The most primitive vertebrate muscle phenotype is the nonstriated smooth muscle cell, which is also the predominant myocyte contained in invertebrate species (Elphick and Melarange, 2001). In the vertebrate embryo, cardiac myocytes of the tubular heart initially express several molecules that are hallmarks of differentiated smooth muscle cells, including smooth muscle α-actin, smoothelin, and SM22α (Ruzicka and Schwartz, 1988; DeRuiter et al., 1993; Li et al., 1996). Expression of these smooth muscle proteins is then turned off as cardiac muscle undergoes further differentiation. This transient display of a smooth muscle phenotype by myocardial cells may be evidence of an evolutionary linkage among these cell types, with the cardiac myocyte being derived as a variation on the earlier evolved smooth muscle cell.

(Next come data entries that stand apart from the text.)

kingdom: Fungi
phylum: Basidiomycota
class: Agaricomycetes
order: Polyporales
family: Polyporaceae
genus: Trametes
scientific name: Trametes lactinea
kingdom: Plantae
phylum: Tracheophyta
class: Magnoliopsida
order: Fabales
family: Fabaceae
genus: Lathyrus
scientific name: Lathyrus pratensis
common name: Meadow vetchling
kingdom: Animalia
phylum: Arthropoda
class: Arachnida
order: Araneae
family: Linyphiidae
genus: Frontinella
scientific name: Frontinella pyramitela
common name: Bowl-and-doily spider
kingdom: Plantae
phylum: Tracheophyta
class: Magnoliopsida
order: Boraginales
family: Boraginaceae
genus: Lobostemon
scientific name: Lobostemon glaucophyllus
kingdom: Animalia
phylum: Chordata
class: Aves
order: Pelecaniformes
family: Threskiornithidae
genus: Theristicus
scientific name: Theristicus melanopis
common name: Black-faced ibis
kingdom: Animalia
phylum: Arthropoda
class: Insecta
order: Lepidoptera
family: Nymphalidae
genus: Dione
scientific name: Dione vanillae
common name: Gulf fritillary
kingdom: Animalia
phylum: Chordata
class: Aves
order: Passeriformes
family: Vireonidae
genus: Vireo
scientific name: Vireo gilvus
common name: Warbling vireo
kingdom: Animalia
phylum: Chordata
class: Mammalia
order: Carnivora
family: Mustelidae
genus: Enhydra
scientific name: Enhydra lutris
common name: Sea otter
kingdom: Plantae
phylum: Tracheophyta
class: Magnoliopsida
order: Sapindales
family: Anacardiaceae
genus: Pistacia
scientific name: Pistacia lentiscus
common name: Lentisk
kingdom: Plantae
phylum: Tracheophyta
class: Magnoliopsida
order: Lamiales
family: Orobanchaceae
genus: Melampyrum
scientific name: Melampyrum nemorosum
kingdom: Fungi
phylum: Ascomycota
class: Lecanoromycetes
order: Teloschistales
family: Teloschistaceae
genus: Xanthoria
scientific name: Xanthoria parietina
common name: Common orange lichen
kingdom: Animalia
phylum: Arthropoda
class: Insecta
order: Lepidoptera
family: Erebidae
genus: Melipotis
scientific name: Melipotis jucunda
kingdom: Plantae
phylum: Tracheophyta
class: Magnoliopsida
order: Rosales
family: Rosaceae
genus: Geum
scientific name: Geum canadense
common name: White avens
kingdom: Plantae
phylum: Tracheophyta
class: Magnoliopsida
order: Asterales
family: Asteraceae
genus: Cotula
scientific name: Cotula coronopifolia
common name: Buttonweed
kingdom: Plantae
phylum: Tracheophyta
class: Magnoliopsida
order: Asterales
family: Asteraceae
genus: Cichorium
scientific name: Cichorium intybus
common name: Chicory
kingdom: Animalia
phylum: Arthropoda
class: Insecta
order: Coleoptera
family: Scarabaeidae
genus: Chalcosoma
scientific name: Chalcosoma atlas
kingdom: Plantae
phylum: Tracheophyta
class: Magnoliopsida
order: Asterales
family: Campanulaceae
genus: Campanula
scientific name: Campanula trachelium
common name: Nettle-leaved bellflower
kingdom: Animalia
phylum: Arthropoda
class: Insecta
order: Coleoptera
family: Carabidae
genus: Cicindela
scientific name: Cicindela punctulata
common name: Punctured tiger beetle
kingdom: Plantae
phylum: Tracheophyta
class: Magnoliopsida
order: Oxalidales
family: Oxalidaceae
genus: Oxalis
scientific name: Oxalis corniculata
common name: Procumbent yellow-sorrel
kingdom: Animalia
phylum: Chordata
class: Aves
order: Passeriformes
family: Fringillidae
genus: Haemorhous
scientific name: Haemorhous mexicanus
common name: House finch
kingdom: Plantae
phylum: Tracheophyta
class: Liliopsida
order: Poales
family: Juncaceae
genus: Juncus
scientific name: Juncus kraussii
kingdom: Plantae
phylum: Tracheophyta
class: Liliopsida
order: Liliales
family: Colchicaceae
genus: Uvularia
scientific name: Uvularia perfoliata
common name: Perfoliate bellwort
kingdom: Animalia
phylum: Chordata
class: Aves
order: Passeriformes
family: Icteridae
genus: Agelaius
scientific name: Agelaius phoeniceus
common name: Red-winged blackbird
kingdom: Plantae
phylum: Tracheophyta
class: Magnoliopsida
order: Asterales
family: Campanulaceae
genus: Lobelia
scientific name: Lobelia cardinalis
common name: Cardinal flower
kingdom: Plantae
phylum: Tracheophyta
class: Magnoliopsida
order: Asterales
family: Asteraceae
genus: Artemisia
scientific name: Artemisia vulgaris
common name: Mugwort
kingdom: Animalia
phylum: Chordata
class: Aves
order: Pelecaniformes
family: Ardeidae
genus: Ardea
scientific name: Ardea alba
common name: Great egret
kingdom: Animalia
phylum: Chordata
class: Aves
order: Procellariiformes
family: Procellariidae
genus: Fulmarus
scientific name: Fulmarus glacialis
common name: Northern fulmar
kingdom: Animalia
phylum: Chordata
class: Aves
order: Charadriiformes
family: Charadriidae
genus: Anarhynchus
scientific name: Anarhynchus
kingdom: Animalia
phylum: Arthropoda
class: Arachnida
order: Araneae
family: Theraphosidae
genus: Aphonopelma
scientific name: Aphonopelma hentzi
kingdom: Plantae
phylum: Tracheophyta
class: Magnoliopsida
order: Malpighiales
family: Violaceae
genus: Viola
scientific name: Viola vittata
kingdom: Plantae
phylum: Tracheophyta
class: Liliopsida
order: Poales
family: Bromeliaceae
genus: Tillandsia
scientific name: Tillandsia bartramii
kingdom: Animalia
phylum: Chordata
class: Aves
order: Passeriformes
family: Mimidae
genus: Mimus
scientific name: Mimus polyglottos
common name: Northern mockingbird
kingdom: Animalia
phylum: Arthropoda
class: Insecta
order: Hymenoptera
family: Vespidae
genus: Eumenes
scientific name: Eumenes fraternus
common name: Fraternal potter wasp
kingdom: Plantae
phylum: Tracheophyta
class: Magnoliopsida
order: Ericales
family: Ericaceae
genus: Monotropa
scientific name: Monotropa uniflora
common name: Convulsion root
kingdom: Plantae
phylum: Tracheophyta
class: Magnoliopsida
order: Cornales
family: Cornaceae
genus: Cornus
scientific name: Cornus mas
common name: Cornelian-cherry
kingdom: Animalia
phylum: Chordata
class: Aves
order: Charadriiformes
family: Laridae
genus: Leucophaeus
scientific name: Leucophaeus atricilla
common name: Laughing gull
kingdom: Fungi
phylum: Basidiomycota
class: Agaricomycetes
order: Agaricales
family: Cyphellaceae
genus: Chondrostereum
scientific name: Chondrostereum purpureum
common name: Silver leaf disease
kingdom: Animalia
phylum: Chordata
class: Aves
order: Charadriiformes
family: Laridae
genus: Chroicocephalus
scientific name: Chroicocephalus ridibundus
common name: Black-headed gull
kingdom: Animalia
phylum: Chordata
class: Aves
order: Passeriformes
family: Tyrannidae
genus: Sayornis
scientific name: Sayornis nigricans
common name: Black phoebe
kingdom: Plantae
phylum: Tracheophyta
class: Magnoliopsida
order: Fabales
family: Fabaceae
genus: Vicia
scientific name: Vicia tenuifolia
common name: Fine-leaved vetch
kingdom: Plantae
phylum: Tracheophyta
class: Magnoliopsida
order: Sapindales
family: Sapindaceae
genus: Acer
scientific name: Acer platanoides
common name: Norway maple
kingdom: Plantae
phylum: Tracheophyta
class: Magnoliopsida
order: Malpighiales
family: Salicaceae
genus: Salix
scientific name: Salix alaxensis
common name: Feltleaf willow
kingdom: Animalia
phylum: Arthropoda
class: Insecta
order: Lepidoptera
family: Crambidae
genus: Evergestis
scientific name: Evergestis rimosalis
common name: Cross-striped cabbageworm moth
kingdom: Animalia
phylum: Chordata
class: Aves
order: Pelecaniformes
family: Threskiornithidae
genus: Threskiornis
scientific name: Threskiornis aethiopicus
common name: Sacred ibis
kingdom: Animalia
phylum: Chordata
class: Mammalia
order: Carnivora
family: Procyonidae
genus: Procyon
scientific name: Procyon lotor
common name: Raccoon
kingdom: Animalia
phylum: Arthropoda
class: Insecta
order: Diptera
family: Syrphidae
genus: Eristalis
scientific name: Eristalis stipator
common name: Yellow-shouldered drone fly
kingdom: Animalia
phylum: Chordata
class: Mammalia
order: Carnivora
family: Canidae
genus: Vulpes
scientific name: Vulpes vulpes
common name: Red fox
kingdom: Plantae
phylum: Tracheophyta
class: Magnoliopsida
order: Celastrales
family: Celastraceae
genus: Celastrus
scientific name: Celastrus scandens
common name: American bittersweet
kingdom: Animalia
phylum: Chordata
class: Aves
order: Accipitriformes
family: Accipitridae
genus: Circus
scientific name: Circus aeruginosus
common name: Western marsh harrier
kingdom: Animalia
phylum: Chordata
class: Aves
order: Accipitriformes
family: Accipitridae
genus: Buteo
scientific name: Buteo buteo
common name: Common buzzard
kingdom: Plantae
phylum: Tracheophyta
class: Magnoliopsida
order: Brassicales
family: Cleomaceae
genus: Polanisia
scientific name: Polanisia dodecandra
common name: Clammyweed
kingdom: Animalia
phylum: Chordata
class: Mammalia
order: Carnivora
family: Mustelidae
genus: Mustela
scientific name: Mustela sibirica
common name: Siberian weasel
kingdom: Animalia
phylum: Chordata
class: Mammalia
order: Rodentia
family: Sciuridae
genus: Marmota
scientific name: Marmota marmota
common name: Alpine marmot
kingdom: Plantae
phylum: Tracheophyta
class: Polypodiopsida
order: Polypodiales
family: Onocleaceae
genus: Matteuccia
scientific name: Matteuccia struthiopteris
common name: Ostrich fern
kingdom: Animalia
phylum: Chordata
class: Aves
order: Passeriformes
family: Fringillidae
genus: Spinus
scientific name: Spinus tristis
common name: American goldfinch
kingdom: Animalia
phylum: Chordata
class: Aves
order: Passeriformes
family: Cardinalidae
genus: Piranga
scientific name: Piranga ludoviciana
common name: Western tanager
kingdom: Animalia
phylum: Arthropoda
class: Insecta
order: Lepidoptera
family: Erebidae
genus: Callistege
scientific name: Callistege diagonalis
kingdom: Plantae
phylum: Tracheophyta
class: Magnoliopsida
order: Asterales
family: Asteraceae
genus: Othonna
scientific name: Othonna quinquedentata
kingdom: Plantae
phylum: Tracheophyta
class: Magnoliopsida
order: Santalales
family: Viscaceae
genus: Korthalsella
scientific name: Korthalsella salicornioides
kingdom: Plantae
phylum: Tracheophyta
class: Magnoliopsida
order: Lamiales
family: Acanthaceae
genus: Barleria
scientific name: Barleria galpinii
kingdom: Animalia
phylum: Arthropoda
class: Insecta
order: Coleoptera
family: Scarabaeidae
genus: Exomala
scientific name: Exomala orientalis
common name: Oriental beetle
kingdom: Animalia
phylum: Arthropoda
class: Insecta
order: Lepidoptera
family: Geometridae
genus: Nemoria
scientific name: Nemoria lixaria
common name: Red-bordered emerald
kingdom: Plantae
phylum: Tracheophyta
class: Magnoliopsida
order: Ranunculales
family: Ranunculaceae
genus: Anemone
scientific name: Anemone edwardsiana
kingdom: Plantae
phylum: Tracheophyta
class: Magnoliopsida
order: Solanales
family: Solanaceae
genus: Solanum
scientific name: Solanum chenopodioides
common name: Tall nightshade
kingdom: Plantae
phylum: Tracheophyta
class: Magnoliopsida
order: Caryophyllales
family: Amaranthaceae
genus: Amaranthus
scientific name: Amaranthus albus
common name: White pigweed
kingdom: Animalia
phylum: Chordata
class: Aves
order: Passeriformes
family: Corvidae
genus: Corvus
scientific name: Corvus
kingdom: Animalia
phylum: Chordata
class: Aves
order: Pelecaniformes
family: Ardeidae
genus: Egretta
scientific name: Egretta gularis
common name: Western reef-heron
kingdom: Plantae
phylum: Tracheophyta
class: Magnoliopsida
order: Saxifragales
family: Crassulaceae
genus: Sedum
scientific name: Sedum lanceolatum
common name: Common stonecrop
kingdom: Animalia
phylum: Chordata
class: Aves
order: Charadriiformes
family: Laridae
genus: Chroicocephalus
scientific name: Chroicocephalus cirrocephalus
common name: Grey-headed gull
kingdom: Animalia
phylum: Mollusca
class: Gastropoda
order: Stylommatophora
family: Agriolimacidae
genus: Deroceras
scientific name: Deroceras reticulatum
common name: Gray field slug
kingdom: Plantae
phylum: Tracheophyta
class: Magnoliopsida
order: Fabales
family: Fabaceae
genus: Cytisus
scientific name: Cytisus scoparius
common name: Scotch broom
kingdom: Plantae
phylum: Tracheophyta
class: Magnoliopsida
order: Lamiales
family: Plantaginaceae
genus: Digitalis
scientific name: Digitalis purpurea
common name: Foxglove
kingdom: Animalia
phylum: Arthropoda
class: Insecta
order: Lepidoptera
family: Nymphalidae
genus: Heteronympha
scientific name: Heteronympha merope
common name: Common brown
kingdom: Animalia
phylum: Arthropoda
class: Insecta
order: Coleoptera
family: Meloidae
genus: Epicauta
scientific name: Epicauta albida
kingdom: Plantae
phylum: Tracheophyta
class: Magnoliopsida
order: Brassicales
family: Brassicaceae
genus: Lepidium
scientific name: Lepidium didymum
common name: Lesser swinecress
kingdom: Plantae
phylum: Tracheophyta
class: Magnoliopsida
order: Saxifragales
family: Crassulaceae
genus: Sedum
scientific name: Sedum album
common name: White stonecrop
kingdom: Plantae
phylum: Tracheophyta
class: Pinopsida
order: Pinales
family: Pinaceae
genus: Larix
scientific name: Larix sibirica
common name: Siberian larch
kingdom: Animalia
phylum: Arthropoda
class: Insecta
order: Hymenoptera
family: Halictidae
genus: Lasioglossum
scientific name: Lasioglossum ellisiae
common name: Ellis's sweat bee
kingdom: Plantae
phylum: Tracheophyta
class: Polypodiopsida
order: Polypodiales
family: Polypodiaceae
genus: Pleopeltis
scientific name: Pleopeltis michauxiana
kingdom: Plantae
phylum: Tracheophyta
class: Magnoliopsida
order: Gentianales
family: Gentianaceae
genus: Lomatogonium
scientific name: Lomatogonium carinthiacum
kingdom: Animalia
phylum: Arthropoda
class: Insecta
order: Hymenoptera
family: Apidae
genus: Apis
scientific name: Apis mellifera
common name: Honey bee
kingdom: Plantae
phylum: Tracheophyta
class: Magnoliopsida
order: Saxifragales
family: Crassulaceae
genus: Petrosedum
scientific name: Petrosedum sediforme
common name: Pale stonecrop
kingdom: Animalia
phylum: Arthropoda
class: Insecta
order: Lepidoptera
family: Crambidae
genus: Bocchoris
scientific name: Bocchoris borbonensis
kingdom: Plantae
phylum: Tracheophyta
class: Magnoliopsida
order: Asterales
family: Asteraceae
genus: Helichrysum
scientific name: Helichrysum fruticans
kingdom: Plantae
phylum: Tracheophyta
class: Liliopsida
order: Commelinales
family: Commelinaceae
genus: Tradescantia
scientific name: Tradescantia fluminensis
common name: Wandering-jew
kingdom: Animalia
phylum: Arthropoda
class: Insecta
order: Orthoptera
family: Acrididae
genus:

Evolutionary relationships among differentiated phenotypes may not necessarily be restricted to cells possessing similar functional attributes. In adult tissues, the greatest amount of newly generated differentiated cells occurs during the wound healing response. Thus, the immune response cells, which are normally recruited to damaged tissue, may themselves be a contributing cellular source for repairing the wound site. In addition, immune response cells play a role in normal tissue homeostasis by their removal of dead and diseased cells (Mevorach, 1999). The earliest evolved immune response cell is the macrophage, which appears in many primitive organisms (Gross et al., 1999; Iwanaga, 2002). It was for this reason that the focus of our recent work has been on the transdifferentiation potential of macrophages (Eisenberg et al., 2003). Based on the prevalence of macrophage infiltration into adult cardiac tissue, we believe that the macrophage would be a reasonable candidate as a cellular contributor to cardiac myocyte renewal in the adult.